** Opening LISTED RECORDS block **
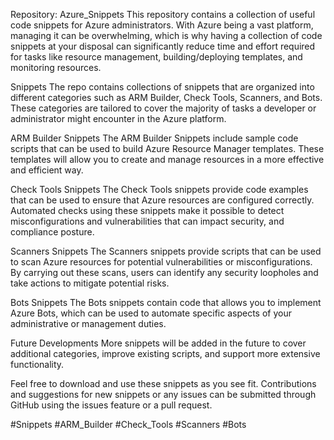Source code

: Repository: Azure_Snippets
This repository contains a collection of useful code snippets for Azure administrators. With Azure being a vast platform, managing it can be overwhelming, which is why having a collection of code snippets at your disposal can significantly reduce time and effort required for tasks like resource management, building/deploying templates, and monitoring resources.

Snippets
The repo contains collections of snippets that are organized into different categories such as ARM Builder, Check Tools, Scanners, and Bots. These categories are tailored to cover the majority of tasks a developer or administrator might encounter in the Azure platform.

ARM Builder Snippets
The ARM Builder Snippets include sample code scripts that can be used to build Azure Resource Manager templates. These templates will allow you to create and manage resources in a more effective and efficient way.

Check Tools Snippets
The Check Tools snippets provide code examples that can be used to ensure that Azure resources are configured correctly. Automated checks using these snippets make it possible to detect misconfigurations and vulnerabilities that can impact security, and compliance posture.

Scanners Snippets
The Scanners snippets provide scripts that can be used to scan Azure resources for potential vulnerabilities or misconfigurations. By carrying out these scans, users can identify any security loopholes and take actions to mitigate potential risks.

Bots Snippets
The Bots snippets contain code that allows you to implement Azure Bots, which can be used to automate specific aspects of your administrative or management duties.

Future Developments
More snippets will be added in the future to cover additional categories, improve existing scripts, and support more extensive functionality.

Feel free to download and use these snippets as you see fit. Contributions and suggestions for new snippets or any issues can be submitted through GitHub using the issues feature or a pull request.


#Snippets #ARM_Builder #Check_Tools #Scanners #Bots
** Closing LISTED RECORDS block **
▸ PROBLEM
For your answer, write out the data exactly and drop every picture.

▸ ANSWER TO THIS EXERCISE
Source code

: Repository: Azure_Snippets
This repository contains a collection of useful code snippets for Azure administrators. With Azure being a vast platform, managing it can be overwhelming, which is why having a collection of code snippets at your disposal can significantly reduce time and effort required for tasks like resource management, building/deploying templates, and monitoring resources.

Snippets
The repo contains collections of snippets that are organized into different categories such as ARM Builder, Check Tools, Scanners, and Bots. These categories are tailored to cover the majority of tasks a developer or administrator might encounter in the Azure platform.

ARM Builder Snippets
The ARM Builder Snippets include sample code scripts that can be used to build Azure Resource Manager templates. These templates will allow you to create and manage resources in a more effective and efficient way.

Check Tools Snippets
The Check Tools snippets provide code examples that can be used to ensure that Azure resources are configured correctly. Automated checks using these snippets make it possible to detect misconfigurations and vulnerabilities that can impact security, and compliance posture.

Scanners Snippets
The Scanners snippets provide scripts that can be used to scan Azure resources for potential vulnerabilities or misconfigurations. By carrying out these scans, users can identify any security loopholes and take actions to mitigate potential risks.

Bots Snippets
The Bots snippets contain code that allows you to implement Azure Bots, which can be used to automate specific aspects of your administrative or management duties.

Future Developments
More snippets will be added in the future to cover additional categories, improve existing scripts, and support more extensive functionality.

Feel free to download and use these snippets as you see fit. Contributions and suggestions for new snippets or any issues can be submitted through GitHub using the issues feature or a pull request.


#Snippets #ARM_Builder #Check_Tools #Scanners #Bots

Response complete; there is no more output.